Verizon sues Covad as DSL battle turns nasty
The brewing broadband brawl between local phone companies and DSL upstarts got a bit nastier on Tuesday when Verizon Communications Inc. hit struggling DSL provider Covad Communications Co. with a blistering lawsuit.
New York-based Verizon charged Covad with an "intentional campaign of lies and distortions designed to deceive the public and regulators." Verizon claims Covad employees have said they made false reports to customers that Verizon had been obstructing Covad's efforts to install service.
Covad co-founder Dhruv Khanna shot back with a statement denying Verizon's charges.
"We consider this suit a harassment suit that thinly veils the fact that Verizon has a very poor service record and is inventing complaints to cover up its own ineptitude," Khanna said.
However, Verizon executives claim it is Santa Clara, Calif.-based Covad that is trying to finger others for its own shortcomings.
"The picture we have is of Covad installers being thrown into the field, undertrained and underequipped, while the company was overpromising customers delivery on a schedule it had no hope of meeting," said Verizon general counsel William Barr.
"Then, when the inevitable happened and Covad could not deliver to customers, there was a policy in place to generate false complaints of Verizon service problems in order to cover up the Covad failures," Barr continued.
Verizon filed the suit in federal court at the U.S. District Court for Northern California in San Jose on Monday.
Verizon claims to have sworn statements from 26 former Covad employees who said they were coerced into filing false reports.
The suit is just the latest of woes to hit Covad lately.

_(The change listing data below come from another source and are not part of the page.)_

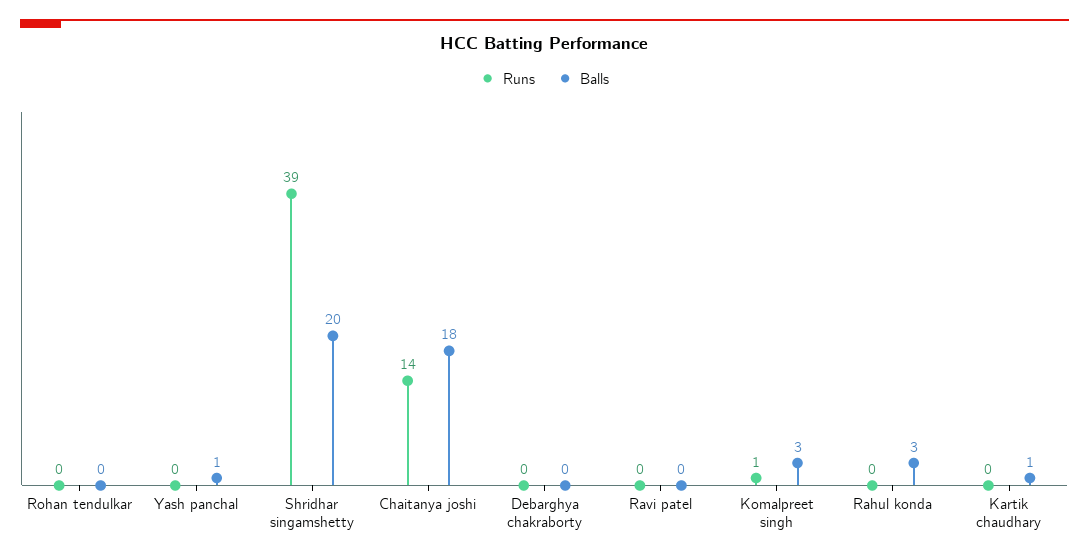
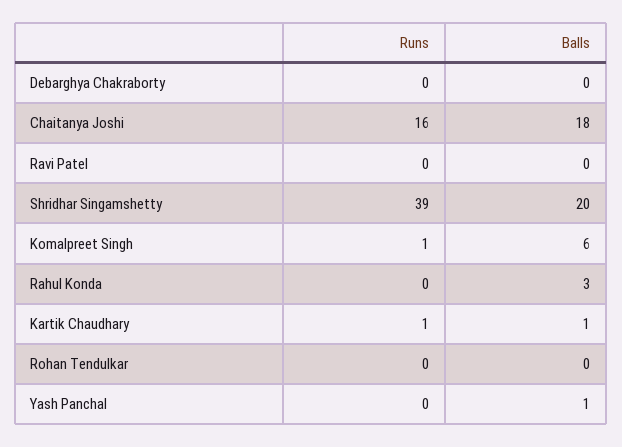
Runs, Chaitanya joshi: 14 -> 16
Balls, Komalpreet singh: 3 -> 6
Runs, Kartik chaudhary: 0 -> 1

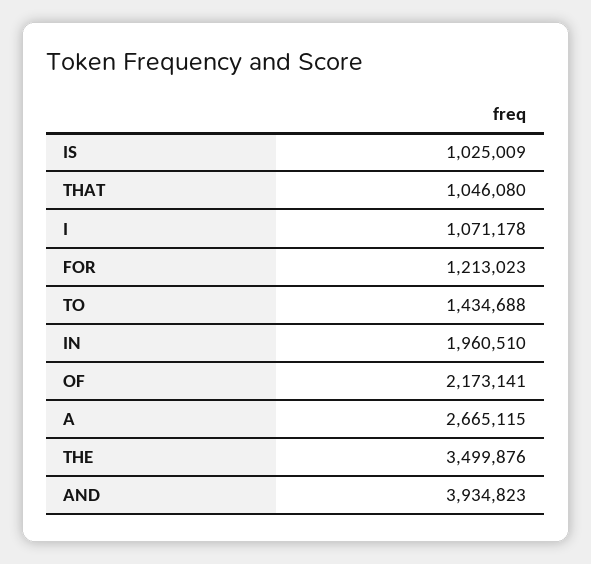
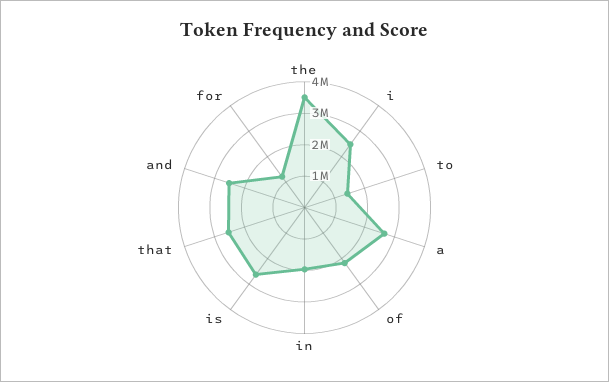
IS: 1025009 -> 2500000
THAT: 1046080 -> 2500000
I: 1071178 -> 2500000
AND: 3934823 -> 2500000

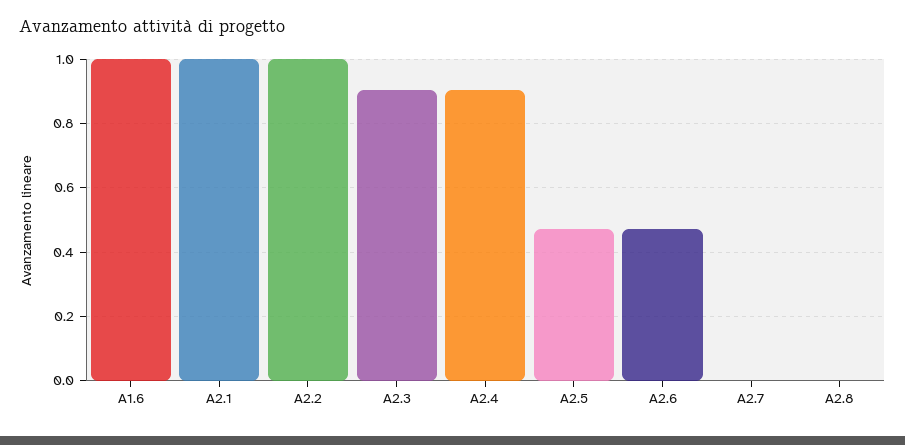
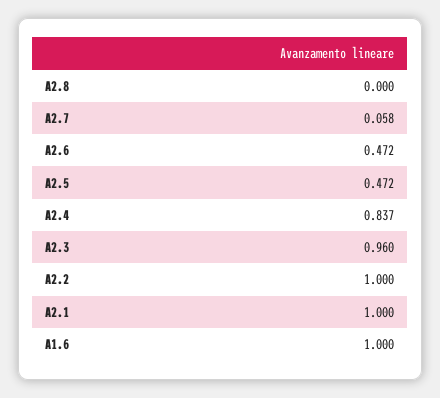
A2.3: 0.9 -> 0.96
A2.4: 0.9 -> 0.837
A2.7: 0 -> 0.058

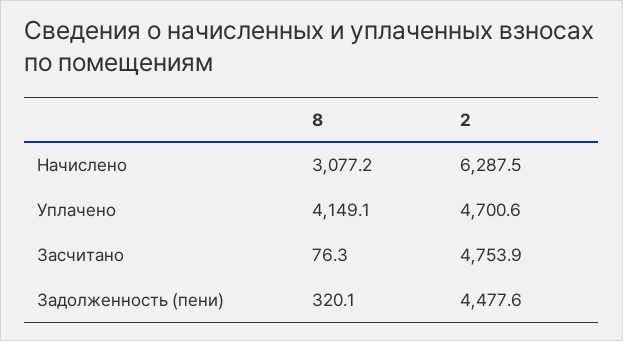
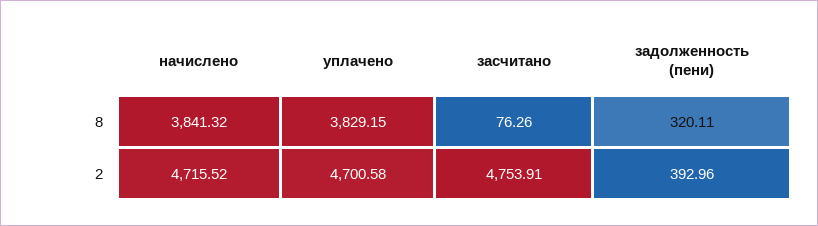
8, Начислено: 3077.2 -> 3841.32
2, Начислено: 6287.5 -> 4715.52
8, Уплачено: 4149.1 -> 3829.15
2, Задолженность (пени): 4477.6 -> 392.96

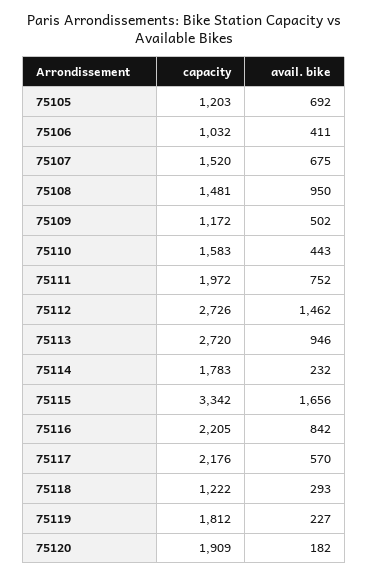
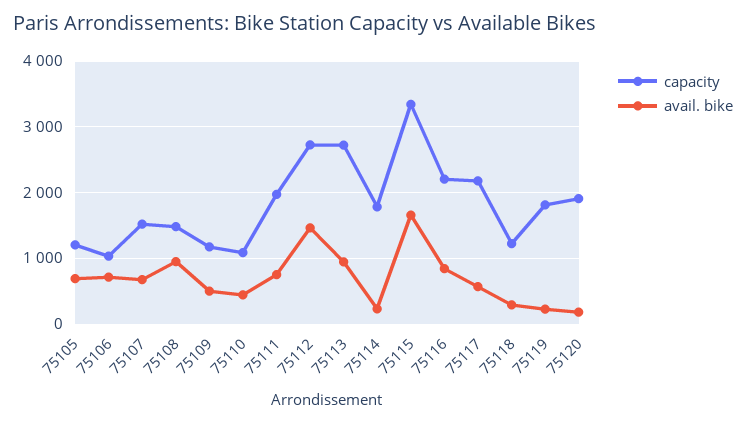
avail. bike, 75106: 411 -> 700
capacity, 75110: 1583 -> 1100

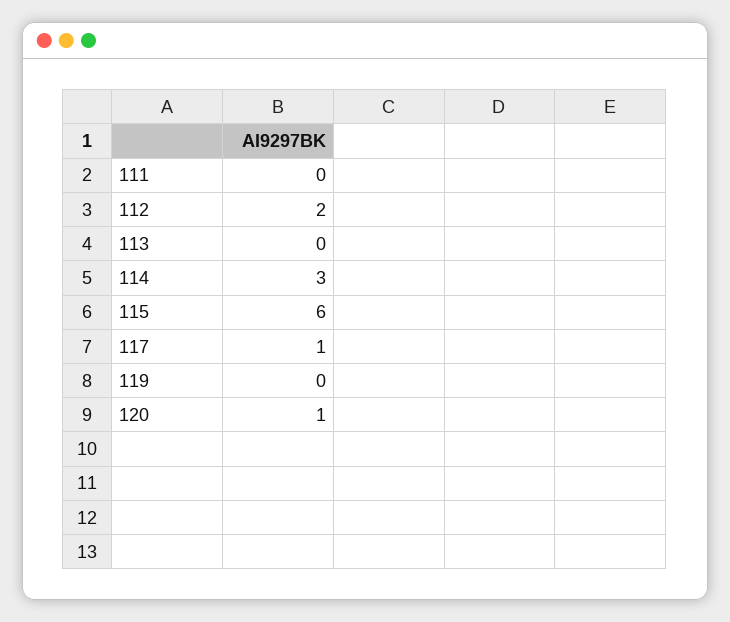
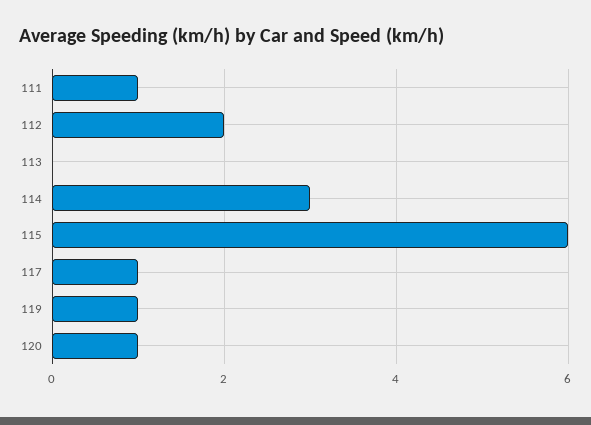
111: 0 -> 1
119: 0 -> 1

Covad recently reported a US$1.4 billion loss. The company suffered another blow on June 1, when the company got word from the Nasdaq National Market that Covad could face delisting.
Meanwhile, politics surrounding pending broadband legislation continues to unfold and now hold a degree of uncertainty given the political party power shift of the U.S. Senate. Most notably, there is pending legislation that would be favorable to regional Bell companies over upstart CLECs (competitive local exchange carriers).
Introduced by Louisiana Republican William "Billy" Tauzin, the Internet Freedom and Broadband Deployment Act of 2001 seeks to remove the authority to regulate data services from the Federal Communications Commission (FCC) and state entities.
Tauzin's broadband bill would also limit the ability of the FCC to force regional Bells to provide unbundled access to networks, which is at the heart of the current Verizon lawsuit.